• EXERCISE INSTRUCTIONS
Continue the text below about corners in semiconductor chip design, starting after its final sentence.

START TEXT UNDER STUDY

There is a tenuous balance between the number of corners a design team must consider, the cost of analysis, and the margins they insert to deal with them, but that tradeoff is becoming a lot more difficult. If too many corners of a chip are explored, it might never see production. If not enough corners are explored, it could reduce yield. And if too much margin is added, the device may not be competitive.
In a semiconductor chip, a corner is the extreme of a parameter that can affect operation, such as temperature or voltage. A device has to be verified over the possible range of that parameter so that all manufactured devices will be operational. Over time, devices have become more complex, such as with the introduction of finFETs. They also have become larger, causing more variation across the chip. And they have become more complex, utilizing more voltage domains or integrating more dies within a package.
Due to a combination of all these factors, the number of corners that must be considered is increasing, and the range of those corners is becoming a greater percentage of the total range. Each of these presents a different axis, and the combination of those axes has to be explored. This is creating what some term a corner explosion.
“When we talk about the process corners, we’re talking about two main things — random variation and design robustness,” says Hitendra Divecha, product management director in the Digital & Signoff Group at Cadence. “Most of the challenges are random variations, which are manufacturing issues. The corners started exploding because you have to take care of the pessimism introduced as a result of the addition of multiple layers, and the whole manufacturing process becoming more complex in nature.”

END TEXT UNDER STUDY
START DATASET EXCERPTS

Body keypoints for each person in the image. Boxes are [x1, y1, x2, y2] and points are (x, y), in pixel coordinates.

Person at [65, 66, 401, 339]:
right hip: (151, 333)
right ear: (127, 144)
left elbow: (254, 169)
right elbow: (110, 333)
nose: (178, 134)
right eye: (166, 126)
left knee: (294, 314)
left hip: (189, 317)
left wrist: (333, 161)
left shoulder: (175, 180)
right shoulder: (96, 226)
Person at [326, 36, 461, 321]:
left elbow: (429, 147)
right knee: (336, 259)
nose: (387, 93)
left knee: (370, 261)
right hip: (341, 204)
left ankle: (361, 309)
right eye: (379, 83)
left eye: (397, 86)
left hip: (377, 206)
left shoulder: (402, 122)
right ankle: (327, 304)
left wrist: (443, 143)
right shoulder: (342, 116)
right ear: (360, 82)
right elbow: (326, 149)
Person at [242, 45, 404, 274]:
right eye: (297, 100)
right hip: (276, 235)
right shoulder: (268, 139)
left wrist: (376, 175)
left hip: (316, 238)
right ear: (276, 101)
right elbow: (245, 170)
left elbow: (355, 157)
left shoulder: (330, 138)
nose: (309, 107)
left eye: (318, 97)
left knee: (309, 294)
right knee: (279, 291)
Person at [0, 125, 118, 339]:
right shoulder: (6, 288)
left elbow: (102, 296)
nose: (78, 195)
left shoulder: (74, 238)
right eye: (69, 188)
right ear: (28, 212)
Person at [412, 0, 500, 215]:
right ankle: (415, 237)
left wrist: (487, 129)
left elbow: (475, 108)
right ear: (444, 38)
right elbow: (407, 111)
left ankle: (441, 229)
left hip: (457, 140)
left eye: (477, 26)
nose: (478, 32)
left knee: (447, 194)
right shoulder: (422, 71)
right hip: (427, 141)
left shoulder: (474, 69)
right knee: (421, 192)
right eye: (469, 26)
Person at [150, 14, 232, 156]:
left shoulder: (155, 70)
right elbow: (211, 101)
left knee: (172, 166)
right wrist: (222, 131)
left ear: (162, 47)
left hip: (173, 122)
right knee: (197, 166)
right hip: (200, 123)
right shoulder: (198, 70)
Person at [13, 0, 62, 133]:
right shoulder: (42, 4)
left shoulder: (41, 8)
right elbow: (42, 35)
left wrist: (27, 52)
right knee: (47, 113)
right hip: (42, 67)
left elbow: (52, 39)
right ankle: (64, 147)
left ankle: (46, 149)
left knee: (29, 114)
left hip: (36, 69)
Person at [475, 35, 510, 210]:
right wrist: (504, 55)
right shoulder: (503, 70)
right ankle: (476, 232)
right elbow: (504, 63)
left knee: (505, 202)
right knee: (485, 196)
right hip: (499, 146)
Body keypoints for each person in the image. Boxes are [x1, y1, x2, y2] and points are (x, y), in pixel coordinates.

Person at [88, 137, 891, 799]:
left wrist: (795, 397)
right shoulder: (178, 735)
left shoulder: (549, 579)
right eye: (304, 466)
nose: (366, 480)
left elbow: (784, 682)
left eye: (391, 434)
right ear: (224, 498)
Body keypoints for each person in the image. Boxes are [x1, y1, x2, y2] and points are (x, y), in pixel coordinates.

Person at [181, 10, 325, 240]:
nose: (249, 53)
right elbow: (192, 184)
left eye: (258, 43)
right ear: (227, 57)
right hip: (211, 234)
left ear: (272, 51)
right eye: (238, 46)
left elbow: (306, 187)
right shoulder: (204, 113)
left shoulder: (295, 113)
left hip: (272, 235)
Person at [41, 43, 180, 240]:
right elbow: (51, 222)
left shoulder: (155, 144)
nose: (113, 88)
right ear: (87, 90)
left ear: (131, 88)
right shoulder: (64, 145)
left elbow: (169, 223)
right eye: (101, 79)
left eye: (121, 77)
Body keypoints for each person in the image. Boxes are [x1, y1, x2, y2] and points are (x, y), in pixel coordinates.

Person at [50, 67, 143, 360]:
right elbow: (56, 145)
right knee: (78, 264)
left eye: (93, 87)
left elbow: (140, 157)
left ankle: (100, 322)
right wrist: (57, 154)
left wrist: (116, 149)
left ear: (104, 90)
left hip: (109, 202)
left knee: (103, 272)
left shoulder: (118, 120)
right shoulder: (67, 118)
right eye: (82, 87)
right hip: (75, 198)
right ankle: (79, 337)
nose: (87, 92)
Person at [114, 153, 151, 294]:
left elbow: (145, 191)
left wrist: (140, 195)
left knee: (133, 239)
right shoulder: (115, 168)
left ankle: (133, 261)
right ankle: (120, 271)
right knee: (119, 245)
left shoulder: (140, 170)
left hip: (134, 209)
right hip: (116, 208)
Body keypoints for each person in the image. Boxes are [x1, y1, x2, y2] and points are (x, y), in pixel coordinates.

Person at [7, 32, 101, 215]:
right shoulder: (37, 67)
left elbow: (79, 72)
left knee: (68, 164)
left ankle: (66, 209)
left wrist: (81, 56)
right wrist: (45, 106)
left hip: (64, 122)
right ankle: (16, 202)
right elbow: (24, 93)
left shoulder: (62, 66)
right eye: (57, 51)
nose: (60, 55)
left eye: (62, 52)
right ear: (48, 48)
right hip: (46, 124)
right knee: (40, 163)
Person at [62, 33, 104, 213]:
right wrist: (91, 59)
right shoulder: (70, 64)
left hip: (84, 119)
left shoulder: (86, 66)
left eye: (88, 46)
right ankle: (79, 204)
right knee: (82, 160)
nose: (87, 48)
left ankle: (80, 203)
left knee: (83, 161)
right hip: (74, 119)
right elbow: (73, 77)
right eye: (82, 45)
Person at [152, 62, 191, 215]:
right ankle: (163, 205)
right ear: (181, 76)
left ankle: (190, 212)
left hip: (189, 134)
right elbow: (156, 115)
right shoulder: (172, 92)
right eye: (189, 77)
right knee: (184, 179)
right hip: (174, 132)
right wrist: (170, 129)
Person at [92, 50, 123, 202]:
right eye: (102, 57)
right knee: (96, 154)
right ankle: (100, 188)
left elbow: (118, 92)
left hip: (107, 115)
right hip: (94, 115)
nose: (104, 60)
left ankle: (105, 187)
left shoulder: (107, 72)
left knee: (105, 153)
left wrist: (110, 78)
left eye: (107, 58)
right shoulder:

END DATASET EXCERPTS

• EXERCISE OUTPUT
There are more extreme corners, too. “There are two parts to this,” says Rob Aitken, a Synopsys fellow. “Yes, there are more corners that are getting created. But the bigger problem is that the corners are getting larger in terms of the total range. Is one of these axes more important or more difficult than the other? What’s the net effect of this? When we think about voltages getting so low that everything is close to Vt, then any kind of variation you get from fabrication is a much larger percentage of what the total range was.”
Time can be another compounding factor. “You have variation from one location on a die to another die,” says Pradeep Thiagarajan, principal product manager at Siemens Digital Industries. “You’ve got variation between dies within a wafer. And then you’ve got variation across wafers for a given lot. Furthermore, there are many lots that are being fabricated at different points in time, with different levels of process maturity. Designers need to accommodate all of these variations, which span area and time, in their designs to ensure robust functionality before taping out.”
Most recently, smaller geometries are creating real issues related to device aging. “Aging adds a further wrinkle in the local variability aspect,” says Synopsys’ Aitken. “When you start out fresh from a fab, there’s some variation across wafers, and there’s variation between devices, and all of that is accounted for by various models. But when you consider aging, you’re adding workload-dependent effects, and those affect different parts of your circuit differently in ways that you will be challenged to predict in advance.”
Design robustness has become a multidimensional nightmare. “Design teams have to create better products, but they have to ensure the design is robust enough to sustain all of these variations (see figure 1),” says Cadence’s Divecha. “If they are overly pessimistic, they will tend to over-design, which might put them in a situation where their competition is making a better-performing product. If they become too optimistic, they are essentially getting into the area where the product might not yield.”
Fig. 1: Multiple dimensions of design robustness. Source: Cadence
These problems will continue to get worse. “As you go down Moore’s ladder, there are more effects that were secondary or tertiary,” says Marc Swinnen, director of product marketing at Ansys. “These are becoming close to first-order effects that you need to consider.”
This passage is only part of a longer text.